While the number of cases has soared, there has not been a commensurate increase in deaths in South Korea. PHOTO: REUTERS

SEOUL (NYTIMES) The worst of Omicron may be over for South Korea, with health authorities announcing that the current wave has passed its peak.

Case numbers are nearly half of those a week ago, and virus-related deaths are also down.

South Korea reported 187,213 new virus cases Monday (March 28), about 100,000 fewer than the day before, and 287 virus-related deaths were reported, down sharply from Thursday's record of 470.

But the country was averaging more than 345,000 daily cases for the previous seven days, still 10 per cent higher than it was two weeks ago, according to the Centre for Systems Science and Engineering at Johns Hopkins University.

South Korea detected its first Omicron case in December. In January, it started reporting about 10,000 new cases daily.

By February, the daily tally passed 100,000. That number soared to more than half a million cases per day this month, the most of any country in the world.

While the number of cases has soared, there has not been a commensurate increase in deaths in South Korea, mainly because of the success of the vaccination programme.
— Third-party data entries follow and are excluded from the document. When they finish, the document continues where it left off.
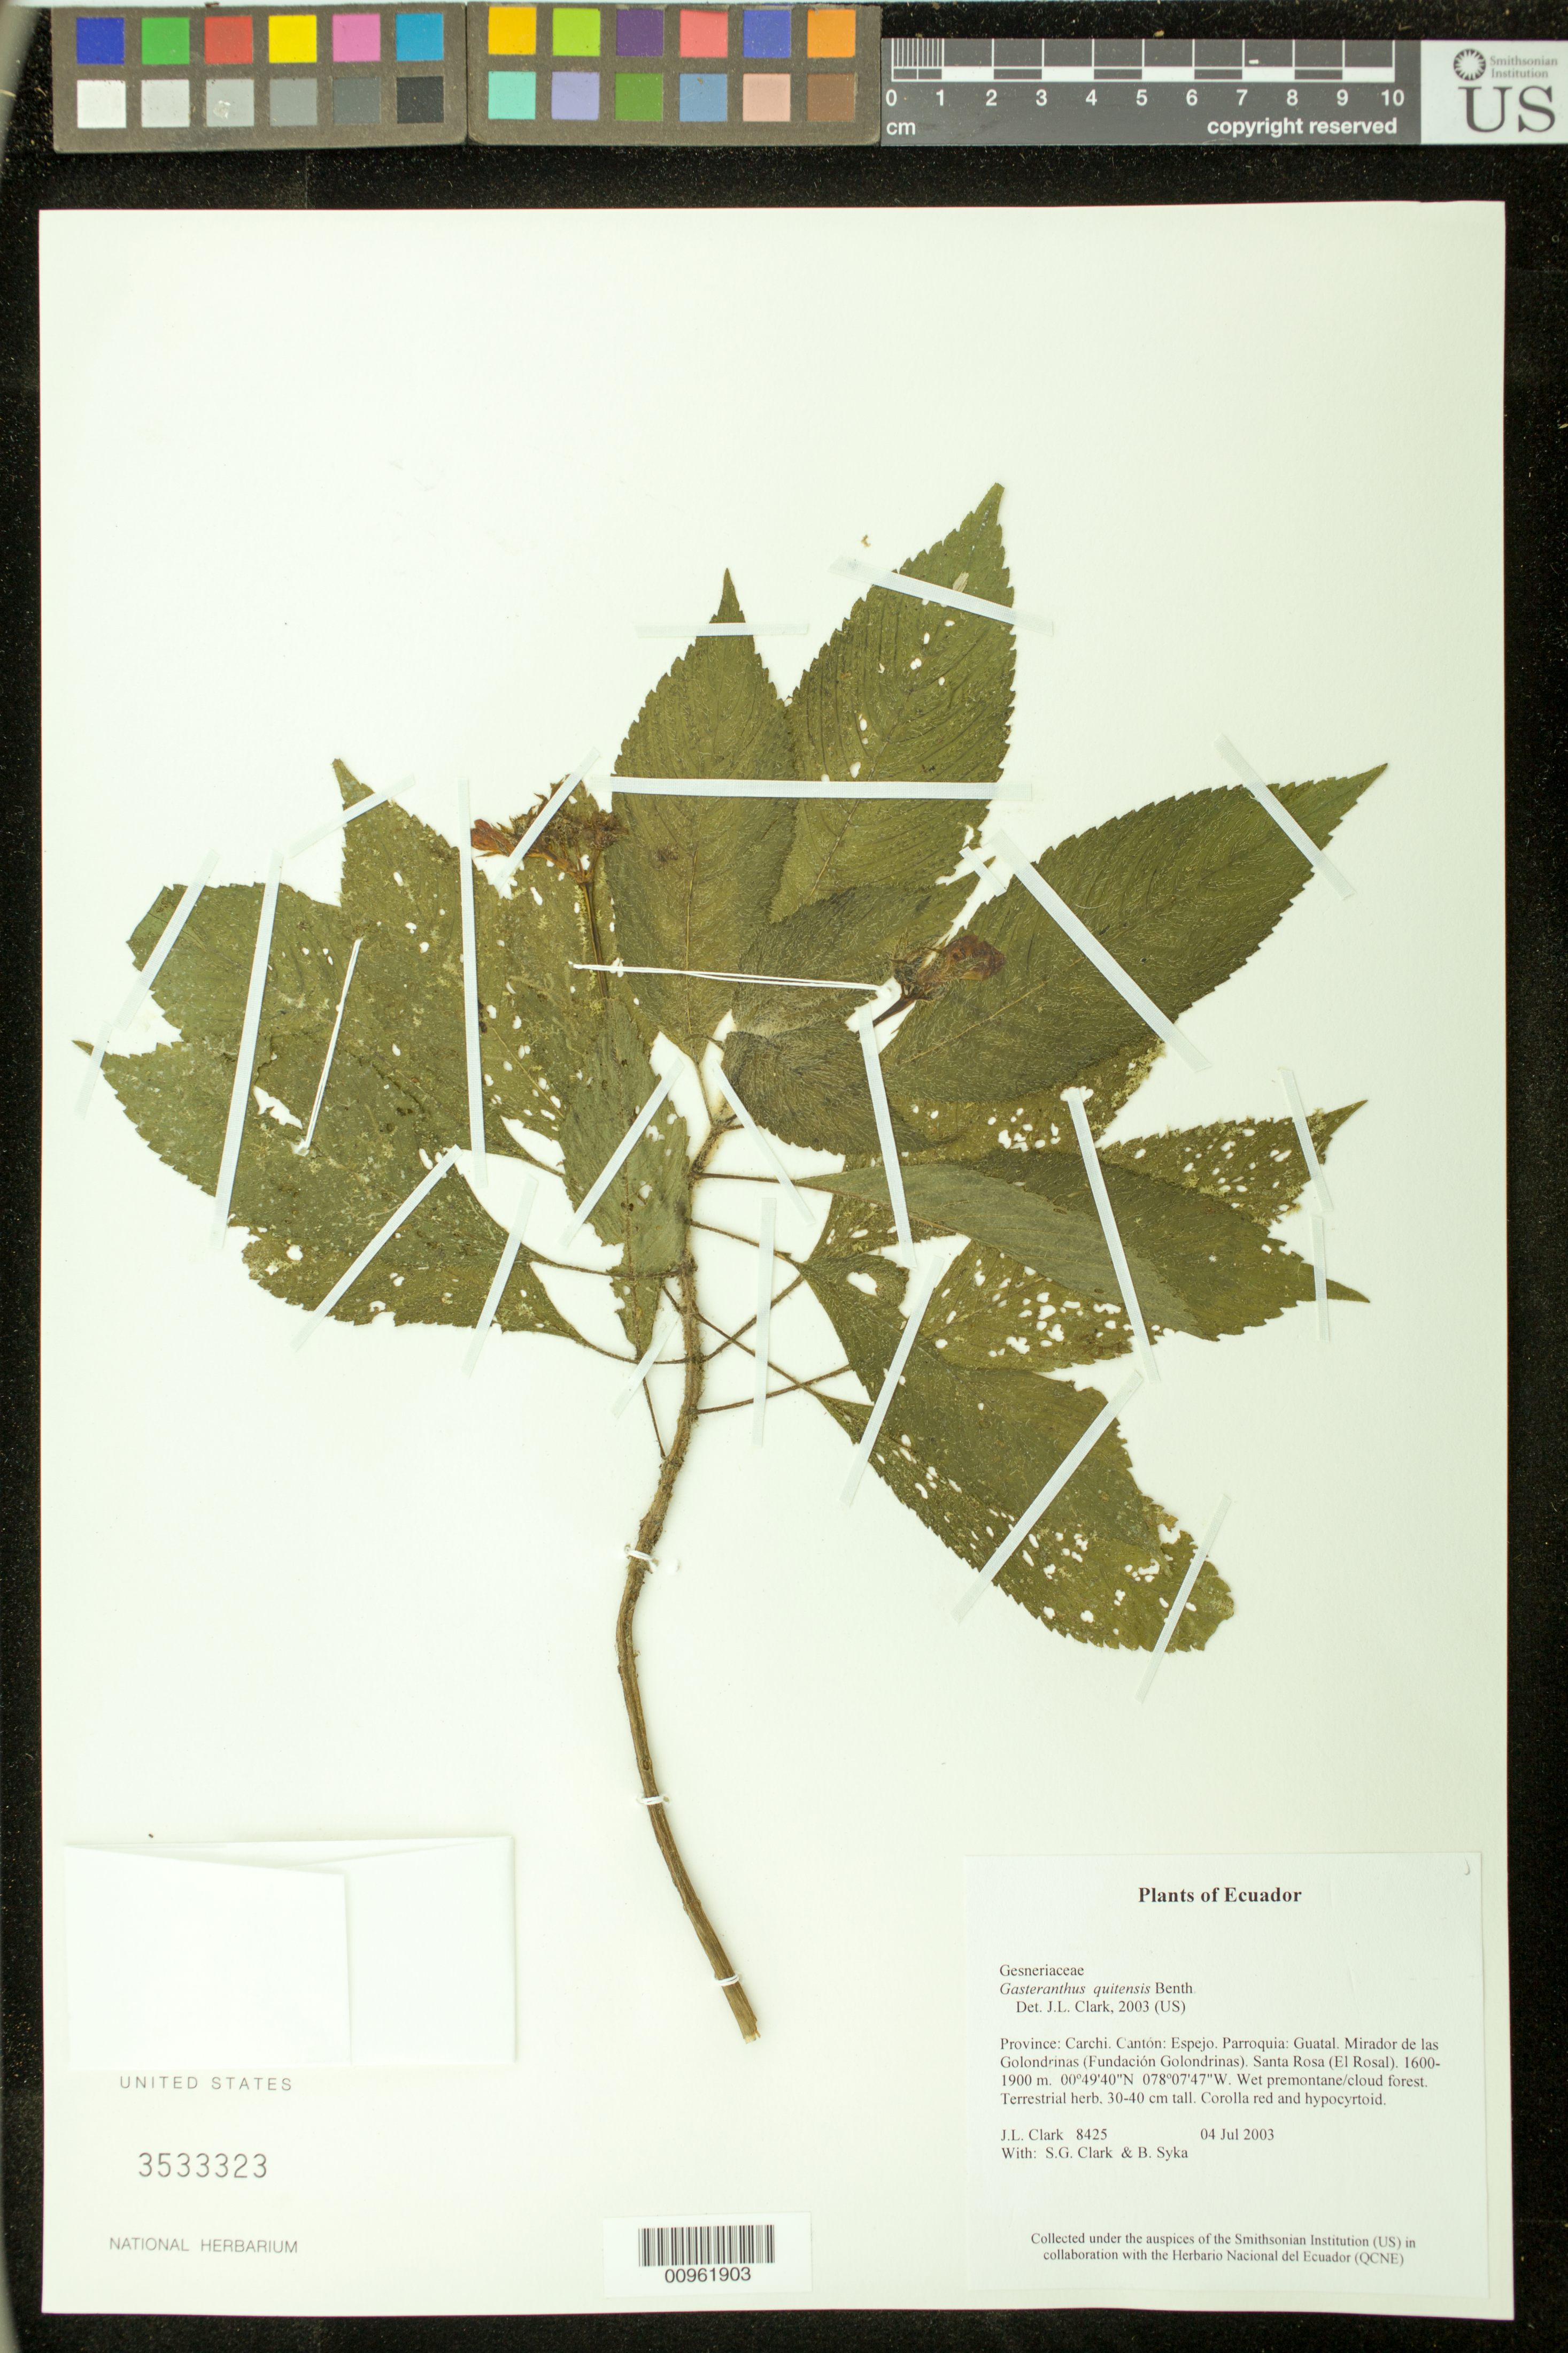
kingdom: Plantae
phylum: Tracheophyta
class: Magnoliopsida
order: Lamiales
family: Gesneriaceae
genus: Gasteranthus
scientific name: Gasteranthus quitensis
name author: Benth.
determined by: Clark, J. L., (SEL), The Marie Selby Botanical Garden (UNITED STATES)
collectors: J. L. Clark, S. G. Clark & B. Syka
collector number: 8425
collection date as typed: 04 Jul 2003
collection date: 2003-07-04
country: Ecuador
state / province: Carchi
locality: Espejo. Parroquia: Guatal. Mirador de las Golondrinas (Fundación Golondrinas). Santa Rosa (El Rosal).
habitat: Wet premontane/cloud forest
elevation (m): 1600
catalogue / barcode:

The country has fully inoculated 87 per cent of the population, according to the government, and 64 per cent have received boosters. Vaccination will start this week for children ages 5 to 11.

In February, South Korea switched its virus response plan from keeping cases to a minimum to testing and treating high-risk groups and patients with severe symptoms, allowing the country to slowly ease back on social distancing regulations.

Last week, the government lifted its seven-day quarantine requirement for overseas travellers if they are fully vaccinated and registered in South Korea.

During the recent wave of infections, South Korea never wavered from its plans to relax social distancing measures and border restrictions and learn to live with the risk of the virus, a significant shift compared with how the country responded to any spike in cases during the first two years of the pandemic.

The government's focus has been on allowing businesses to recover and normal life to resume. Several other Asian-Pacific countries are getting rid of Covid-19 rules quickly, even as the Omicron variant of the coronavirus continues spreading in parts of the region.

But in China, outbreaks still do force stricter measures.

The country's largest city, Shanghai, was introducing rounds of lockdowns to be rolled out sequentially across neighbourhoods, the city government announced Sunday night, as part of an effort to test its entire population of 26 million.

Unlike other Chinese cities, Shanghai had never before imposed a full-scale citywide lockdown, but the current measure comes close.